Tuesday, October 19, 2010

Rags to Riches

I suppose most artists don't consider how fortunate they are to be artists in a time when there are so few limitations imposed upon them from the outside world in terms of what they paint and how they paint it.  In fact, it is this lack of limitations that causes some to kind of float around in a sea of chronic indecision as to who, what, and where they are in art.  Artists need limitations so much sometimes that they impose them upon themselves, or seek those who will impose them (as in accepting a commission).  Thus, it is hard to imagine a time when if you chose to become an artist (or were chosen to become an artist), you had but one patron (the church), and thus one area of subject matter (religion), and one style (Medieval) in which render the images that were mostly imposed upon you from above by whatever religious despot happened to be in charge at the moment. 

Legend has it that a young boy was born to a peasant shepherd family in 1266 near Vespignano, Tuscany, not far from Florence, Italy.  As a lad of ten or twelve, he amused himself while watching the family sheep by drawing them on flat rocks with charred sticks (basically a crude form of charcoal).  A passing stranger one day watched the boy drawing and recognized genius when he saw it.  He persuaded the boy's father to let him become an artist and in so doing, lifted the entire family from poverty to fame and fortune.  In reality the story more likely involved a scout for the painting master, Cimabue, having heard about the boy's skill, checking out his meager efforts, then arranging an apprenticeship.  The fame and fortune part is quite true for the work of this talented young boy, over the course of the next seventy years, paved the way for painting to emerge from the mosaic-like quality of the Medieval period to the Naturalism of the Renaissance.

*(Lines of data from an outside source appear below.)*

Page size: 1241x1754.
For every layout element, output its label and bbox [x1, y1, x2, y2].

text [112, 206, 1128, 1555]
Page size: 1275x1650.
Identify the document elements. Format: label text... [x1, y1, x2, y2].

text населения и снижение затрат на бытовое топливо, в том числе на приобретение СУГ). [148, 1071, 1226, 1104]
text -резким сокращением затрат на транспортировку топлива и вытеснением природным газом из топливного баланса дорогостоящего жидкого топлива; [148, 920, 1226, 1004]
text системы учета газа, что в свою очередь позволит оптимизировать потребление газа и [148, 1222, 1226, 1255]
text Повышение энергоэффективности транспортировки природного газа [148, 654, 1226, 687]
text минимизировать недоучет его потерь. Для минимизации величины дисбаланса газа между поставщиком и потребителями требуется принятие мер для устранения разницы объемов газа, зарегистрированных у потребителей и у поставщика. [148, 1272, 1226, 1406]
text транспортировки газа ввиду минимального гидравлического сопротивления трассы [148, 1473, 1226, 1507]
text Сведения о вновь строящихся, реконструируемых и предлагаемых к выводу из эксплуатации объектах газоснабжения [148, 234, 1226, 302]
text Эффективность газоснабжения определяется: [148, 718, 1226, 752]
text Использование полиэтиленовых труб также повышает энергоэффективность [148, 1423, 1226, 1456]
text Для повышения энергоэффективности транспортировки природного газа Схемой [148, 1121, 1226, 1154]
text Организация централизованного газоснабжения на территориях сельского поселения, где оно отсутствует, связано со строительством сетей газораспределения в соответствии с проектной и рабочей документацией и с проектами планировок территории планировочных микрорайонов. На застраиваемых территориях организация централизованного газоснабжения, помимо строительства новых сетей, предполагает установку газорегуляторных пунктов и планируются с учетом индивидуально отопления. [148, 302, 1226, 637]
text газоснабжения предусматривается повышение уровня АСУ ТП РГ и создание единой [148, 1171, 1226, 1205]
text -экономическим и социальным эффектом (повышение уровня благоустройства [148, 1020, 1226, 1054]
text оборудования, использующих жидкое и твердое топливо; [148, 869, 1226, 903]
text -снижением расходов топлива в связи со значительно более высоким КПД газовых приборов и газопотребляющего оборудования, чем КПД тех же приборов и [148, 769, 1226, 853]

When a young boy became an apprentice (and only young boys became apprentices at this point in time), the transaction more closely resembled his being purchased than educated, for the life he would know for the next dozen years or so would more closely resemble slavery than training, especially in early years.  Apprentices, and sometimes there were dozens of them working in their master's household, started out by doing the dirtiest, most menial jobs imaginable, having nothing whatsoever to do with art, before working up to grinding pigments and preparing plastered walls (Cimabue did frescoes) only as still younger boys came on board.  If the young apprentice was talented enough and fawning enough, he might get to work along side the master or even in place of  the master on important church commissions.  If the young apprentice's name was Giotto di Bondone, he would, in a few years, come to SURPASS his master.